How Language Began: The Story of Humanity’s Greatest Invention, by Daniel L. Everett
Do you like fairy tales? I do too, but it is perhaps better if people are aware that they are writing fairy tales and not possessed of the belief that they actually know what they are talking about. This author manages to accomplish something that I view as very difficult to manage, and that is making me agree at least somewhat with Noam Chomsky, whose belief in innate language structures this author mercilessly and unsuccessfully attempts to skewer throughout the book. Indeed, the author seems to believe that his speculations about prehistory and his dogmatic opinions about human evolution amount to indisputable scientific truth, which makes him somewhat entertaining to read if you view this properly as a fictional and speculative account and somewhat less enjoyable if you only value books for their factual value. On the one hand, the author’s idea that human language and speech began with grammarless languages in the early mists of prehistory going back to homo erectus is somewhat interesting of an idea, and the author’s interest in obscure Amazonian languages does give him at least some comparative linguistics interests to use in imagining a fairytale of early human language acquisition in the absence of linguistic artifacts that could verify such a story.
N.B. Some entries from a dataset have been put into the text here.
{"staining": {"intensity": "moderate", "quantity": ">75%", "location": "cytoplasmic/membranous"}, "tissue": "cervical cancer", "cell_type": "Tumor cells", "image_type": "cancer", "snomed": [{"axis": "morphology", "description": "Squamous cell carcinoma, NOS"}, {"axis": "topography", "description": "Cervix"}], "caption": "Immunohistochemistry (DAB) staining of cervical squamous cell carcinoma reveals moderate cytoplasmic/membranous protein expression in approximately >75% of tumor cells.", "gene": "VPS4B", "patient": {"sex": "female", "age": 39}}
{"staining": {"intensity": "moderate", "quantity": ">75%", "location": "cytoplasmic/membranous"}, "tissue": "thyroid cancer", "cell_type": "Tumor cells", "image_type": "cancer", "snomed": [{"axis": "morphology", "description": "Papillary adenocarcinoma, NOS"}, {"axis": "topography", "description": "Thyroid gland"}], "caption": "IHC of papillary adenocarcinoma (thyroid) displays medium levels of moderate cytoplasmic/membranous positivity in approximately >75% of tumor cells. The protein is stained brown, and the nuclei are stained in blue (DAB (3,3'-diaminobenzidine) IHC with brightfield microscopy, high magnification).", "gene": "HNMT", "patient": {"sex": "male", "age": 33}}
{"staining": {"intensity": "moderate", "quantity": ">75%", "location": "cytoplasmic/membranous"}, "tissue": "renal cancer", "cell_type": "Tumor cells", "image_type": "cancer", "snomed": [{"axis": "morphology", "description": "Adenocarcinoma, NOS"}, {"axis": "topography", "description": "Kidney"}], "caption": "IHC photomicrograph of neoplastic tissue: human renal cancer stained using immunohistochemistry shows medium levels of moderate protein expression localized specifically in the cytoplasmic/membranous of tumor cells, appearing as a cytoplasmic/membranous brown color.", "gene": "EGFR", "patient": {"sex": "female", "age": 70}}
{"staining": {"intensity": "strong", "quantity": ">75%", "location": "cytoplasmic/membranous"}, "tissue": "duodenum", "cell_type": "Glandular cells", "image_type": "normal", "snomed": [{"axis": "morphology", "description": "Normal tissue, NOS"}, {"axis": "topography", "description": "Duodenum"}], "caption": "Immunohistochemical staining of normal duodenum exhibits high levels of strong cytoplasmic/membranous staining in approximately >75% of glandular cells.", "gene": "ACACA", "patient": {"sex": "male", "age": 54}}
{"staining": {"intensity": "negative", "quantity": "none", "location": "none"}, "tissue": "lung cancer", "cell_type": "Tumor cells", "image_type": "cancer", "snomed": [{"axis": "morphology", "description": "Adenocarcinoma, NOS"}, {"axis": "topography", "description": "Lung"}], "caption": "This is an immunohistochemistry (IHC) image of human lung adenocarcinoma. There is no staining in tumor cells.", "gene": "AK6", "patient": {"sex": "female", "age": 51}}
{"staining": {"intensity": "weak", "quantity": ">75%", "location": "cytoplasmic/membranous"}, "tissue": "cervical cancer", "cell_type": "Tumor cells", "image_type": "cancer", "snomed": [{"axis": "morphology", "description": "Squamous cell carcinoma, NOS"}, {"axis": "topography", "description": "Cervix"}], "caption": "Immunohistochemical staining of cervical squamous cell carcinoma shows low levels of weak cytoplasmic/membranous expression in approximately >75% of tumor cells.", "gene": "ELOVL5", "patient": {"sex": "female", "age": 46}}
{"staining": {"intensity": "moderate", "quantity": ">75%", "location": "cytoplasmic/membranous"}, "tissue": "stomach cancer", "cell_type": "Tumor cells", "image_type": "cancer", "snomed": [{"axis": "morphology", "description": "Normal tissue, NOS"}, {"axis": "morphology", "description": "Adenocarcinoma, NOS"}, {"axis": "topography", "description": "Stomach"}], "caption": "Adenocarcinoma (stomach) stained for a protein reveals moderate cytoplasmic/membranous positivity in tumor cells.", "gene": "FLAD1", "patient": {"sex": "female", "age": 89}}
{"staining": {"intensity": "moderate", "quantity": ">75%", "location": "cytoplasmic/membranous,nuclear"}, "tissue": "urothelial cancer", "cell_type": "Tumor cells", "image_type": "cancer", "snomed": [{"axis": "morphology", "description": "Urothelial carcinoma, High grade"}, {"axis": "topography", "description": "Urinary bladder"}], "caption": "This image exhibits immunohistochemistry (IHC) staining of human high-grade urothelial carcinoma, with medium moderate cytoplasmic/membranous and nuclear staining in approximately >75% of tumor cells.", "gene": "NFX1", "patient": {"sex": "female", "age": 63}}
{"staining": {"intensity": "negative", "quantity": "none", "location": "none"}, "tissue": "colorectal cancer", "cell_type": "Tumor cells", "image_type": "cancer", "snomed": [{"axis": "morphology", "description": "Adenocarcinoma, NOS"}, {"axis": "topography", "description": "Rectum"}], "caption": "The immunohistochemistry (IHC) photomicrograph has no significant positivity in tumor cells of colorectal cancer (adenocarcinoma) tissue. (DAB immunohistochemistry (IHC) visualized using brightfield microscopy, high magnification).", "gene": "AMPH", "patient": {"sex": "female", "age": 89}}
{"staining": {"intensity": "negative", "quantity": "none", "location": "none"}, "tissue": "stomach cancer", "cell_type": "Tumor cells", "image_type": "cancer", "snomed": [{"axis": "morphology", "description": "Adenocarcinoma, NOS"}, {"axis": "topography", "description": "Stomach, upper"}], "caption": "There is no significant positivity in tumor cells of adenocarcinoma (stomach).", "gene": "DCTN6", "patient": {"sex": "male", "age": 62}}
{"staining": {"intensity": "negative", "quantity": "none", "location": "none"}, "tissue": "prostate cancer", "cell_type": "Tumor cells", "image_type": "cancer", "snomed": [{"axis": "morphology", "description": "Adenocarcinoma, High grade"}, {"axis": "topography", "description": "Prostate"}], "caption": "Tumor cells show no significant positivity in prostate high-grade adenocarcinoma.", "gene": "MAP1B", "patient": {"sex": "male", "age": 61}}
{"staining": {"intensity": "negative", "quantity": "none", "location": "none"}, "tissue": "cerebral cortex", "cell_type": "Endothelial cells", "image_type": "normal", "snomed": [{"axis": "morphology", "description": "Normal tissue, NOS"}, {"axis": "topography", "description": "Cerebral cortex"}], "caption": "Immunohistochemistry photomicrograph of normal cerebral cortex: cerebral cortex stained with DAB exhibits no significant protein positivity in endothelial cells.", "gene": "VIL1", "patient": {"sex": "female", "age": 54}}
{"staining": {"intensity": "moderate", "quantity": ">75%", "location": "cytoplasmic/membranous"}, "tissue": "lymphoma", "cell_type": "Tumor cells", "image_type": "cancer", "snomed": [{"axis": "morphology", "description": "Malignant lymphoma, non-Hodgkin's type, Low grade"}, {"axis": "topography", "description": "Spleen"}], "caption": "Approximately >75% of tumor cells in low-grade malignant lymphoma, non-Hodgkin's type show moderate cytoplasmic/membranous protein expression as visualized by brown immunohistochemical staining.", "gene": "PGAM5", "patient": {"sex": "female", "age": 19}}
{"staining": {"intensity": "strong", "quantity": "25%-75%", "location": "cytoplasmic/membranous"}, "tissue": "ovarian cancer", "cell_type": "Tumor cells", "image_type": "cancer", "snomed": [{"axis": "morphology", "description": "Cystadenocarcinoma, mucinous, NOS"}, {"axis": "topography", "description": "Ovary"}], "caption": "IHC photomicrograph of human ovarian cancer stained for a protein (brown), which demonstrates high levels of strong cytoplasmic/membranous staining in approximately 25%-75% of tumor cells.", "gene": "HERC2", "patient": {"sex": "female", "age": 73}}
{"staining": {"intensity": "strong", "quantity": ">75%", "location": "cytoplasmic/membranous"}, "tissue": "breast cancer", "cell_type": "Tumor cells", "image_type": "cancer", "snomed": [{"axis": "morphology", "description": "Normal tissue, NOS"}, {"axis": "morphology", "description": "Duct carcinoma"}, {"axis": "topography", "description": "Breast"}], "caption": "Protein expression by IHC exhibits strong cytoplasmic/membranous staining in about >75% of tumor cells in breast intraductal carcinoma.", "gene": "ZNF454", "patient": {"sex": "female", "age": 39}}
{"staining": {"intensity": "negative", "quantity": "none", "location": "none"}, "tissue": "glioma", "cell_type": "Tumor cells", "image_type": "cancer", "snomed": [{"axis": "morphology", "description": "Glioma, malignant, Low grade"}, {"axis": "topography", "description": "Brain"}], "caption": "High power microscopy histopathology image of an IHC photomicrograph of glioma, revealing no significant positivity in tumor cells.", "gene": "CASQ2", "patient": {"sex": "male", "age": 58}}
This book is about 300 pages long and is divided into 4 parts and 12 chapters. The author begins with a list of figures, acknowledgments, and a preface and introduction. After that the author spends four chapters discussing the first hominins (I), with chapters on the rise of early humans (1), fossil hunters (2) and their fossil hunting and occasional controversies, then the departure of the early humans from Africa (3), and the way that everyone speaks languages of signs (4). After that the author discusses biological adaptations for language (II), including how humans got a bigger brain (5), what it is about the brain that makes language possible without the author believing in language-specific parts of the brain (6), what happens when the brain goes wrong (7), and a discussion of talking with tongues (8). After that the author discusses the speculative evolution of language form (III), with chapters on the development of grammar (9), how one talks with one’s hands in addition to or in place of spoken language (10), as well as the way that languages are “just good enough” to convey what the speaker is thinking or feeling (11). After that the fourth section of the book discusses the supposed cultural evolution of language (IV) with a chapter on communities and communication and the cultural context of language (12), after which the book ends with a conclusion, suggestions for further reading, notes, and an index.
Whether or not you enjoy this book will depend a great deal on your fondness for naturalistic imaginative works. This book is clearly not on as sound an empirical bias as the author believes it to be, and while I have no trouble seeing the author’s creative writing as a novella about the past that one can take or leave depending on how it matches with one’s own religious and scientific worldview, it is clear that the author has very passionate ideas that he wishes to promote but which he cannot always defend very ably. In some cases the author’s strident tone detracted from the enjoyment of the fairy tale I was reading, because it was clear that the author took his own writing far more seriously and far more literally than it was possible for me to take it. Again, if your beliefs are similar to the author’s you may find this book to be quite interesting and even persuasive, but if your worldview differs drastically, then it is best to view this book as a diverting fictional speculation about paleolinguistics from the point of view of someone who does not know as much about what he is writing about than he thinks he does, a common affliction among those who write about subjects relating to the origin of man.